“I am glad Hollis wrote such a long letter to his mother if he could not come home. I wish he would write to her oftener; I do not think she is quite satisfied to have him write to me instead. I will write to him to-morrow, but I haven’t anything to say, I have told you everything. O, Linnet, how happy I shall be when your school days are over. Miss Prudence shall have the next letter; I have something to ask her, as usual.
“The end of my story in three volumes isn’t very startling. But this snow-storm is.

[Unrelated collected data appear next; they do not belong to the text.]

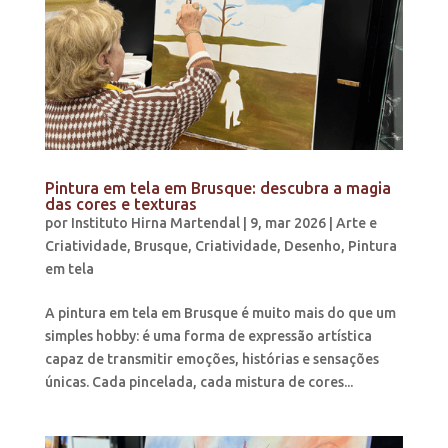
Pintura em tela em Brusque: descubra a magia
das cores e texturas
por
Instituto Hirna Martendal
|
9, mar 2026
|
Arte e
Criatividade
,
Brusque
,
Criatividade
,
Desenho
,
Pintura
em tela
A pintura em tela em Brusque é muito mais do que um
simples hobby: é uma forma de expressão artística
capaz de transmitir emoções, histórias e sensações
únicas. Cada pincelada, cada mistura de cores...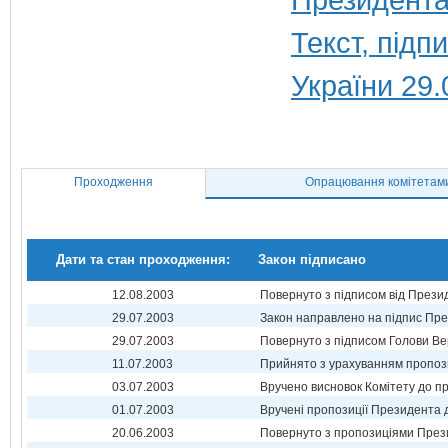
Текст, під
України 29.
Проходження
Опрацювання комітетам
Дати та стан проходження:
Закон підписано
12.08.2003
Повернуто з підписом від Прези
29.07.2003
Закон направлено на підпис Пре
29.07.2003
Повернуто з підписом Голови Ве
11.07.2003
Прийнято з урахуванням пропоз
03.07.2003
Вручено висновок Комітету до п
01.07.2003
Вручені пропозиції Президента 
20.06.2003
Повернуто з пропозиціями През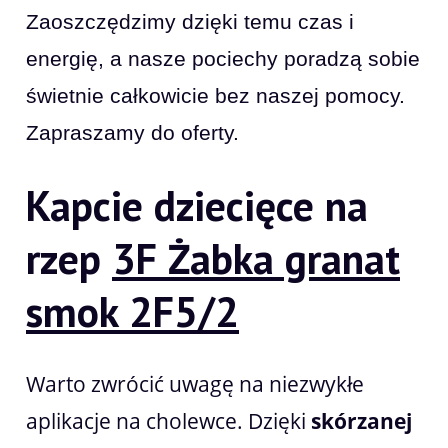
Zaoszczędzimy dzięki temu czas i
energię, a nasze pociechy poradzą sobie
świetnie całkowicie bez naszej pomocy.
Zapraszamy do oferty.
Kapcie dziecięce na
rzep
3F Żabka granat
smok 2F5/2
Warto zwrócić uwagę na niezwykłe
aplikacje na cholewce. Dzięki
skórzanej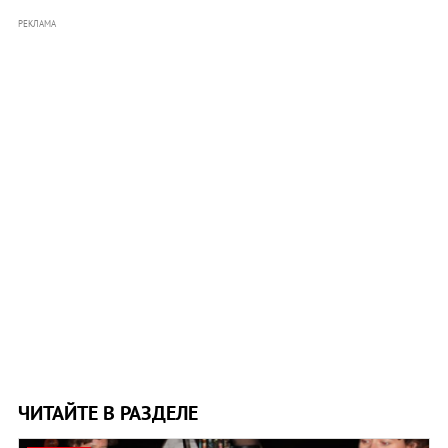
РЕКЛАМА
ЧИТАЙТЕ В РАЗДЕЛЕ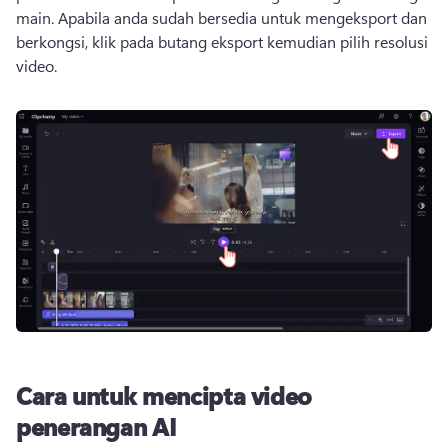
main. 
Apabila anda sudah bersedia untuk mengeksport dan 
berkongsi, klik pada butang eksport kemudian pilih resolusi 
video.
Cara untuk mencipta video
penerangan AI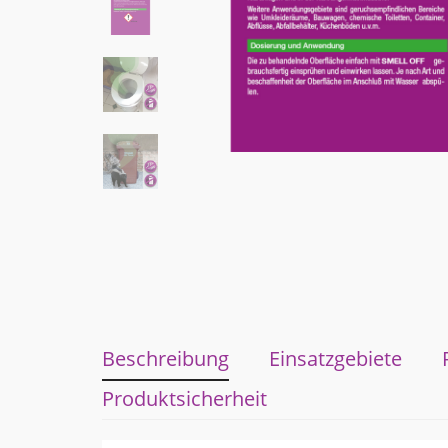
Beschreibung
Einsatzgebiete
Produktsicherheit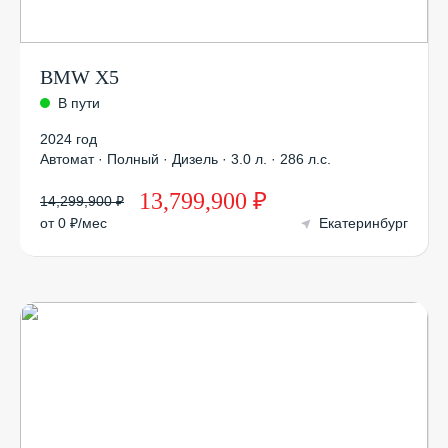
BMW X5
В пути
2024 год
Автомат · Полный · Дизель · 3.0 л. · 286 л.с.
13,799,900 ₽
14,299,900 ₽
от 0 ₽/мес
Екатеринбург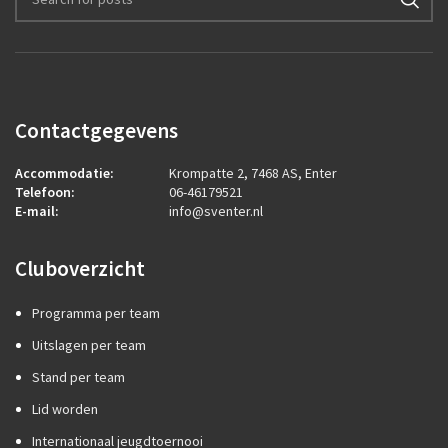
Contactgegevens
Accommodatie:
Krompatte 2, 7468 AS, Enter
Telefoon:
06-46179521
E-mail:
info@sventer.nl
Cluboverzicht
Programma per team
Uitslagen per team
Stand per team
Lid worden
Internationaal jeugdtoernooi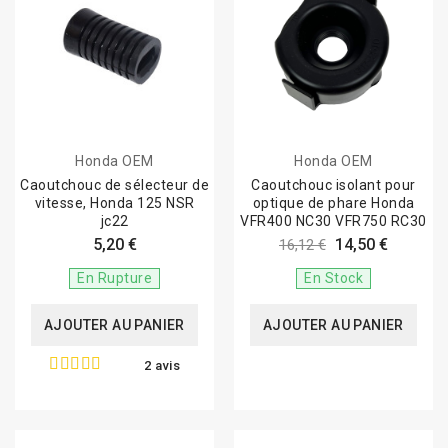
Honda OEM
Honda OEM
Caoutchouc de sélecteur de
Caoutchouc isolant pour
vitesse, Honda 125 NSR
optique de phare Honda
jc22
VFR400 NC30 VFR750 RC30
5,20 €
14,50 €
16,12 €
En Rupture
En Stock
AJOUTER AU PANIER
AJOUTER AU PANIER
2 avis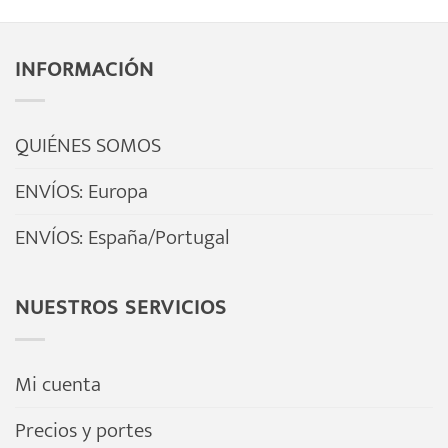
INFORMACIÓN
QUIÉNES SOMOS
ENVÍOS: Europa
ENVÍOS: España/Portugal
NUESTROS SERVICIOS
Mi cuenta
Precios y portes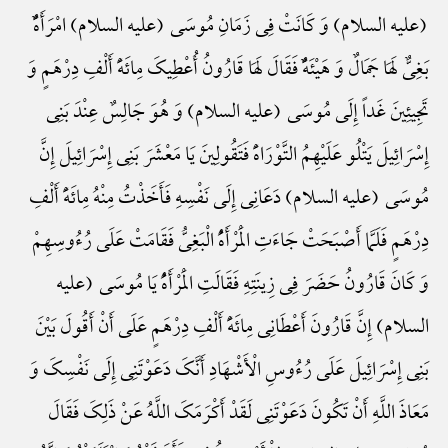
(علیه السلام) وَ کَانَتْ فِی زَمَانِ مُوسَی (علیه السلام) امْرَأَهًٌْ
بَغِیٌّ لَهَا جَمَالٌ وَ هَیْئَهًٌْ فَقَالَ لَهَا قَارُونُ أُعْطِیکَ مِائَهًَْ أَلْفِ دِرْهَمٍ وَ
تَجِیئِینَ غَداً إِلَی مُوسَی (علیه السلام) وَ هُوَ جَالِسٌ عِنْدَ بَنِی
إِسْرَائِیلَ یَتْلُو عَلَیْهِمُ التَّوْرَاهًَْ فَتَقُولِینَ یَا مَعْشَرَ بَنِی إِسْرَائِیلَ إِنَّ
مُوسَی (علیه السلام) دَعَانِی إِلَی نَفْسِهِ فَأَخَذْتُ مِنْهُ مِائَهًَْ أَلْفِ
دِرْهَمٍ فَلَمَّا أَصْبَحَتْ جَاءَتِ الْمَرْأَهًُْ الْبَغِیُّ فَقَامَتْ عَلَی رُءُوسِهِمْ
وَ کَانَ قَارُونُ حَضَرَ فِی زِینَتِهِ فَقَالَتِ الْمَرْأَهًُْ یَا مُوسَی (علیه
السلام) إِنَّ قَارُونَ أَعْطَانِی مِائَهًَْ أَلْفِ دِرْهَمٍ عَلَی أَنْ أَقُولَ بَیْنَ
بَنِی إِسْرَائِیلَ عَلَی رُءُوسِ الْأَشْهَادِ أَنَّکَ دَعَوْتَنِی إِلَی نَفْسِکَ وَ
مَعَاذَ اللَّهِ أَنْ تَکُونَ دَعَوْتَنِی لَقَدْ أَکْرَمَکَ اللَّهُ عَنْ ذَلِکَ فَقَالَ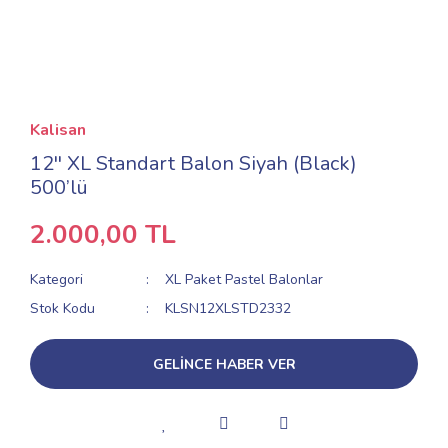
Kalisan
12'' XL Standart Balon Siyah (Black)
500’lü
2.000,00 TL
Kategori
XL Paket Pastel Balonlar
Stok Kodu
KLSN12XLSTD2332
GELİNCE HABER VER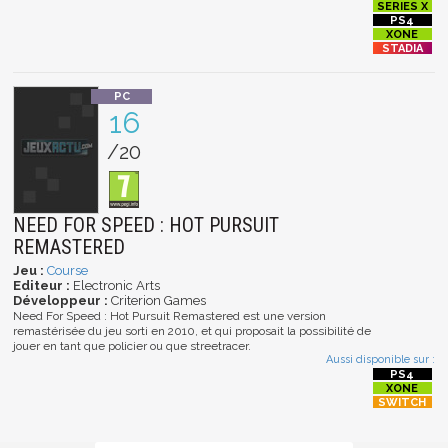
16
/20
NEED FOR SPEED : HOT PURSUIT
REMASTERED
Jeu :
Course
Editeur :
Electronic Arts
Développeur :
Criterion Games
Need For Speed : Hot Pursuit Remastered est une version
remastérisée du jeu sorti en 2010, et qui proposait la possibilité de
jouer en tant que policier ou que streetracer.
Aussi disponible sur :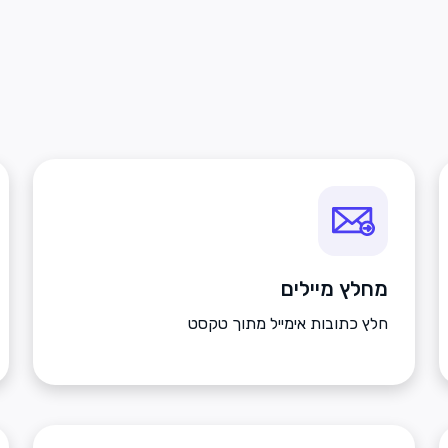
מחלץ מיילים
חלץ כתובות אימייל מתוך טקסט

If we hadn’t everything under cover we would have to do without some things.
A WEDDING DAY.
“A world-without-end bargain.”—Shakespeare.
A young girl stood in the doorway, shading her eyes with her hand as she gazed down the dusty road; she was not tall or slight, but a plump, well-proportioned little creature, with frank, steadfast eyes, a low, smooth forehead with brown hair rippling away from it, a thoughtful mouth that matched well with the eyes; an energetic maiden, despite the air of study that somehow surrounded her; you were sure her voice would be sweet, and as sure that it would be sprightly, and you were equally sure that a wealth of strength was hidden behind the sweetness. She was only eighteen, eighteen to-day, but during the last two years she had rapidly developed into womanhood. The master told Miss Prudence this morning that she was trustworthy and guileless, and as sweet and bright as she was good; still, he believed, as of old, that she did not quite know how to take her own part; but, as a woman, with a man to fight for her, what need had she of fighting? He would not have been at all surprised had he known that she had chosen, that morning, a motto, not only for her new year, but, as she told Morris, for her lifetime: “The Lord shall fight for you, and ye shall hold your peace.” And he had said: “May I fight for you, too, Marjorie?” But she had only laughed and answered: “We don’t live in the time of the Crusades.”